The flip side of this is taking payments over a much shorter time period, say two years. Instead of the $31,250 each quarter, your payment amount would be $62,500. Missing a mark in the shorter timeframe not only means a higher percentage of the earn-out payment is forfeit, but there is less time to correct the issue. This is only one of many common mistakes people make when selling a business, but one that thankfully can be negotiated before signing.
If a seller can afford to delay the payments and are not concerned with inflationary pressures of other outside influences, it might be worthwhile to consider taking a longer payment period.

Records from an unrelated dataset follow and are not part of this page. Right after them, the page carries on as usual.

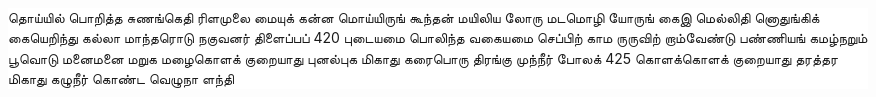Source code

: தொய்யில் பொறித்த சுணங்கெதி ரிளமுலை
மையுக் கன்ன மொய்யிருங் கூந்தன்
மயிலிய லோரு மடமொழி யோருங்
கைஇ மெல்லிதி னொதுங்கிக் கையெறிந்து
கல்லா மாந்தரொடு நகுவனர் திளைப்பப் 420
புடையமை பொலிந்த வகையமை செப்பிற்
காம ருருவிற் றாம்வேண்டு பண்ணியங்
கமழ்நறும் பூவொடு மனைமனை மறுக
மழைகொளக் குறையாது புனல்புக மிகாது
கரைபொரு திரங்கு முந்நீர் போலக் 425
கொளக்கொளக் குறையாது தரத்தர மிகாது
கழுநீர் கொண்ட வெழுநா ளந்தி
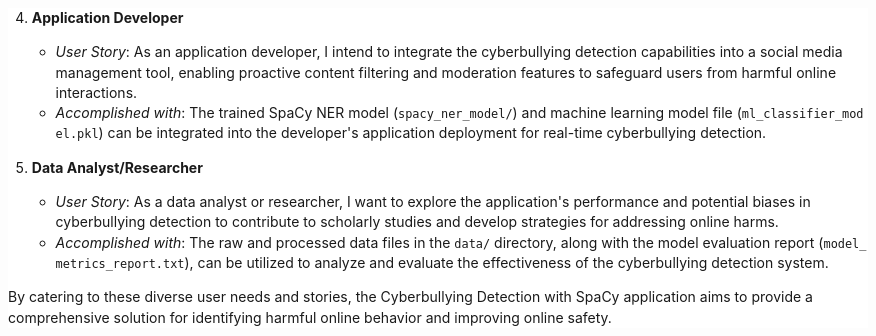 4. **Application Developer**

   - _User Story_: As an application developer, I intend to integrate the cyberbullying detection capabilities into a social media management tool, enabling proactive content filtering and moderation features to safeguard users from harmful online interactions.
   - _Accomplished with_: The trained SpaCy NER model (`spacy_ner_model/`) and machine learning model file (`ml_classifier_model.pkl`) can be integrated into the developer's application deployment for real-time cyberbullying detection.

5. **Data Analyst/Researcher**
   - _User Story_: As a data analyst or researcher, I want to explore the application's performance and potential biases in cyberbullying detection to contribute to scholarly studies and develop strategies for addressing online harms.
   - _Accomplished with_: The raw and processed data files in the `data/` directory, along with the model evaluation report (`model_metrics_report.txt`), can be utilized to analyze and evaluate the effectiveness of the cyberbullying detection system.

By catering to these diverse user needs and stories, the Cyberbullying Detection with SpaCy application aims to provide a comprehensive solution for identifying harmful online behavior and improving online safety.
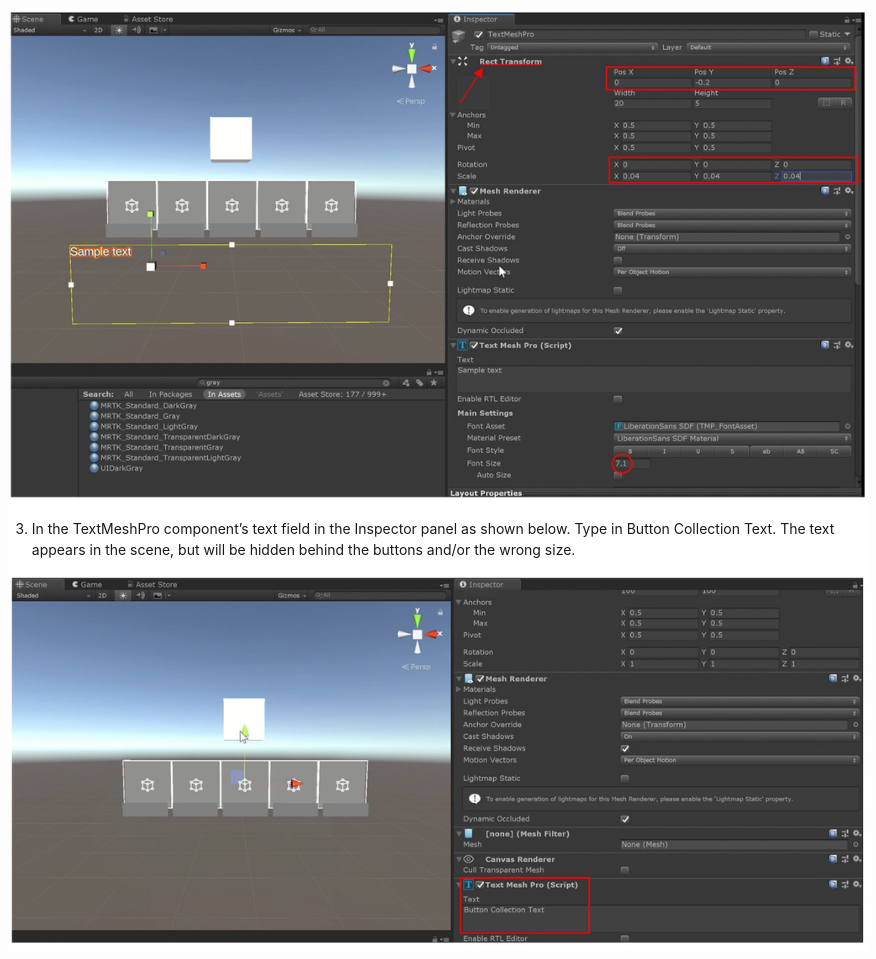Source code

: ![Lesson2 Chapter4 Step3](images/Lesson2_Chapter4_Step3.JPG)

3. In the TextMeshPro component’s text field in the Inspector panel as shown below. Type in Button Collection Text. The text appears in the scene, but will be hidden behind the buttons and/or the wrong size.

![Lesson2 Chapter4 Step2](images/Lesson2_Chapter4_Step2.JPG)
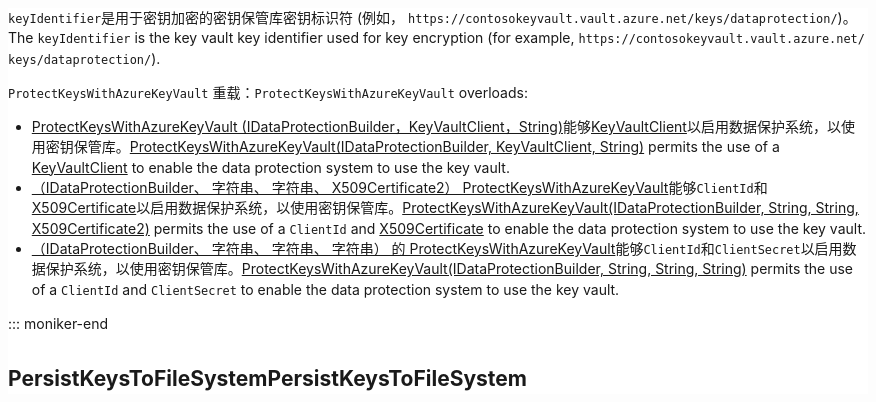 <span data-ttu-id="a7e50-126">`keyIdentifier`是用于密钥加密的密钥保管库密钥标识符 (例如， `https://contosokeyvault.vault.azure.net/keys/dataprotection/`)。</span><span class="sxs-lookup"><span data-stu-id="a7e50-126">The `keyIdentifier` is the key vault key identifier used for key encryption (for example, `https://contosokeyvault.vault.azure.net/keys/dataprotection/`).</span></span>

<span data-ttu-id="a7e50-127">`ProtectKeysWithAzureKeyVault` 重载：</span><span class="sxs-lookup"><span data-stu-id="a7e50-127">`ProtectKeysWithAzureKeyVault` overloads:</span></span>

* <span data-ttu-id="a7e50-128">[ProtectKeysWithAzureKeyVault (IDataProtectionBuilder，KeyVaultClient，String)](/dotnet/api/microsoft.aspnetcore.dataprotection.azuredataprotectionbuilderextensions.protectkeyswithazurekeyvault#Microsoft_AspNetCore_DataProtection_AzureDataProtectionBuilderExtensions_ProtectKeysWithAzureKeyVault_Microsoft_AspNetCore_DataProtection_IDataProtectionBuilder_Microsoft_Azure_KeyVault_KeyVaultClient_System_String_)能够[KeyVaultClient](/dotnet/api/microsoft.azure.keyvault.keyvaultclient)以启用数据保护系统，以使用密钥保管库。</span><span class="sxs-lookup"><span data-stu-id="a7e50-128">[ProtectKeysWithAzureKeyVault(IDataProtectionBuilder, KeyVaultClient, String)](/dotnet/api/microsoft.aspnetcore.dataprotection.azuredataprotectionbuilderextensions.protectkeyswithazurekeyvault#Microsoft_AspNetCore_DataProtection_AzureDataProtectionBuilderExtensions_ProtectKeysWithAzureKeyVault_Microsoft_AspNetCore_DataProtection_IDataProtectionBuilder_Microsoft_Azure_KeyVault_KeyVaultClient_System_String_) permits the use of a [KeyVaultClient](/dotnet/api/microsoft.azure.keyvault.keyvaultclient) to enable the data protection system to use the key vault.</span></span>
* <span data-ttu-id="a7e50-129">[（IDataProtectionBuilder、 字符串、 字符串、 X509Certificate2） ProtectKeysWithAzureKeyVault](/dotnet/api/microsoft.aspnetcore.dataprotection.azuredataprotectionbuilderextensions.protectkeyswithazurekeyvault#Microsoft_AspNetCore_DataProtection_AzureDataProtectionBuilderExtensions_ProtectKeysWithAzureKeyVault_Microsoft_AspNetCore_DataProtection_IDataProtectionBuilder_System_String_System_String_System_Security_Cryptography_X509Certificates_X509Certificate2_)能够`ClientId`和[X509Certificate](/dotnet/api/system.security.cryptography.x509certificates.x509certificate2)以启用数据保护系统，以使用密钥保管库。</span><span class="sxs-lookup"><span data-stu-id="a7e50-129">[ProtectKeysWithAzureKeyVault(IDataProtectionBuilder, String, String, X509Certificate2)](/dotnet/api/microsoft.aspnetcore.dataprotection.azuredataprotectionbuilderextensions.protectkeyswithazurekeyvault#Microsoft_AspNetCore_DataProtection_AzureDataProtectionBuilderExtensions_ProtectKeysWithAzureKeyVault_Microsoft_AspNetCore_DataProtection_IDataProtectionBuilder_System_String_System_String_System_Security_Cryptography_X509Certificates_X509Certificate2_) permits the use of a `ClientId` and [X509Certificate](/dotnet/api/system.security.cryptography.x509certificates.x509certificate2) to enable the data protection system to use the key vault.</span></span>
* <span data-ttu-id="a7e50-130">[（IDataProtectionBuilder、 字符串、 字符串、 字符串） 的 ProtectKeysWithAzureKeyVault](/dotnet/api/microsoft.aspnetcore.dataprotection.azuredataprotectionbuilderextensions.protectkeyswithazurekeyvault#Microsoft_AspNetCore_DataProtection_AzureDataProtectionBuilderExtensions_ProtectKeysWithAzureKeyVault_Microsoft_AspNetCore_DataProtection_IDataProtectionBuilder_System_String_System_String_System_String_)能够`ClientId`和`ClientSecret`以启用数据保护系统，以使用密钥保管库。</span><span class="sxs-lookup"><span data-stu-id="a7e50-130">[ProtectKeysWithAzureKeyVault(IDataProtectionBuilder, String, String, String)](/dotnet/api/microsoft.aspnetcore.dataprotection.azuredataprotectionbuilderextensions.protectkeyswithazurekeyvault#Microsoft_AspNetCore_DataProtection_AzureDataProtectionBuilderExtensions_ProtectKeysWithAzureKeyVault_Microsoft_AspNetCore_DataProtection_IDataProtectionBuilder_System_String_System_String_System_String_) permits the use of a `ClientId` and `ClientSecret` to enable the data protection system to use the key vault.</span></span>

::: moniker-end

## <a name="persistkeystofilesystem"></a><span data-ttu-id="a7e50-131">PersistKeysToFileSystem</span><span class="sxs-lookup"><span data-stu-id="a7e50-131">PersistKeysToFileSystem</span></span>
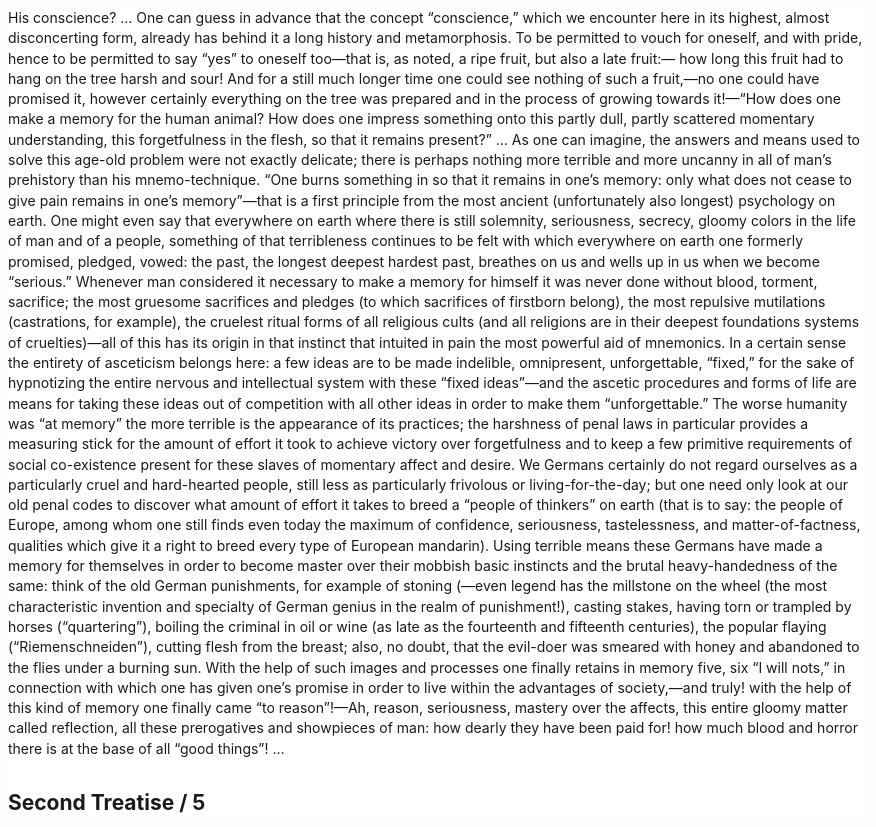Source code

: His conscience? … One can guess in advance that the concept “conscience,” which we encounter here in its highest, almost disconcerting form, already has behind it a long history and metamorphosis. To be permitted to vouch for oneself, and with pride, hence to be permitted to say “yes” to oneself too—that is, as noted, a ripe fruit, but also a late fruit:— how long this fruit had to hang on the tree harsh and sour! And for a still much longer time one could see nothing of such a fruit,—no one could have promised it, however certainly everything on the tree was prepared and in the process of growing towards it!—“How does one make a memory for the human animal? How does one impress something onto this partly dull, partly scattered momentary understanding, this forgetfulness in the flesh, so that it remains present?” … As one can imagine, the answers and means used to solve this age-old problem were not exactly delicate; there is perhaps nothing more terrible and more uncanny in all of man’s prehistory than his mnemo-technique. “One burns something in so that it remains in one’s memory: only what does not cease to give pain remains in one’s memory”—that is a first principle from the most ancient (unfortunately also longest) psychology on earth. One might even say that everywhere on earth where there is still solemnity, seriousness, secrecy, gloomy colors in the life of man and of a people, something of that terribleness continues to be felt with which everywhere on earth one formerly promised, pledged, vowed: the past, the longest deepest hardest past, breathes on us and wells up in us when we become “serious.” Whenever man considered it necessary to make a memory for himself it was never done without blood, torment, sacrifice; the most gruesome sacrifices and pledges (to which sacrifices of firstborn belong), the most repulsive mutilations (castrations, for example), the cruelest ritual forms of all religious cults (and all religions are in their deepest foundations systems of cruelties)—all of this has its origin in that instinct that intuited in pain the most powerful aid of mnemonics. In a certain sense the entirety of asceticism belongs here: a few ideas are to be made indelible, omnipresent, unforgettable, “fixed,” for the sake of hypnotizing the entire nervous and intellectual system with these “fixed ideas”—and the ascetic procedures and forms of life are means for taking these ideas out of competition with all other ideas in order to make them “unforgettable.” The worse humanity was “at memory” the more terrible is the appearance of its practices; the harshness of penal laws in particular provides a measuring stick for the amount of effort it took to achieve victory over forgetfulness and to keep a few primitive requirements of social co-existence present for these slaves of momentary affect and desire. We Germans certainly do not regard ourselves as a particularly cruel and hard-hearted people, still less as particularly frivolous or living-for-the-day; but one need only look at our old penal codes to discover what amount of effort it takes to breed a “people of thinkers” on earth (that is to say: the people of Europe, among whom one still finds even today the maximum of confidence, seriousness, tastelessness, and matter-of-factness, qualities which give it a right to breed every type of European mandarin). Using terrible means these Germans have made a memory for themselves in order to become master over their mobbish basic instincts and the brutal heavy-handedness of the same: think of the old German punishments, for example of stoning (—even legend has the millstone on the wheel (the most characteristic invention and specialty of German genius in the realm of punishment!), casting stakes, having torn or trampled by horses (“quartering”), boiling the criminal in oil or wine (as late as the fourteenth and fifteenth centuries), the popular flaying (“Riemenschneiden”), cutting flesh from the breast; also, no doubt, that the evil-doer was smeared with honey and abandoned to the flies under a burning sun. With the help of such images and processes one finally retains in memory five, six “I will nots,” in connection with which one has given one’s promise in order to live within the advantages of society,—and truly! with the help of this kind of memory one finally came “to reason”!—Ah, reason, seriousness, mastery over the affects, this entire gloomy matter called reflection, all these prerogatives and showpieces of man: how dearly they have been paid for! how much blood and horror there is at the base of all “good things”! …

## Second Treatise / 5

Advantages and Disadvantages of Earn Outs
For a seller, the most obvious advantage is that an earn-out can help close a deal that would otherwise fall through. You typically see earn outs occurring in businesses that are highly dependent on the skill-set of the seller and the buyer wants to ensure a smooth transition, the buyer is not able to bring the full seller valuation to the table, the buyer and seller disagree on valuations, and either the buyer or the seller has personal reasons for delaying an outright payment (such as tax considerations).
Other than ensuring a deal is inked, and assuming a continued interest, a seller would likely benefit from the prolonged involvement in the business. Most small business owners get into business because they are passionate about the business, and may find themselves in the common dichotomy of “I want to sell” but at the same time, thinking, “I want to keep running the company.” An earn-out connects these two, and gives the seller both.
There are items that might not be outright disadvantages, but things to stay on top of. The good news is that as long as the terms negotiated with the buyer are extremely clear and equitable for both parties, the seller can continue business as usual as long as they focus on those performance milestones, with the added benefit of a large cash deposit in their account after finalizing the purchase agreement.
Again, in order to avoid unnecessary drama and the potential of a forfeited payment, sellers should leave no grey areas in the paperwork when it comes to financial transparency. The buyer and seller should have an open-door policy when it comes to bookkeeping. This is mostly to ensure that the buyer (who is the new owner of the business) doesn’t inflate costs or misrepresent anything on the financial statements, especially anything that could impact an earn-out payment.
Both parties need to find the middle ground in a valuation procedure. A buyer will always bring a valuation lower than the seller, and it’s up to both parties (and perhaps an omnipotent third party) to come to an agreement. The adage, “A good deal leaves everyone slightly unsatisfied,” rings true here as well as anywhere else, and is extremely important when structuring a deal in order to avoid future conflicts or arbitration. Bringing a thorough business valuation to the table will give you leverage in the negotiation process in the form of credibility and professionalism.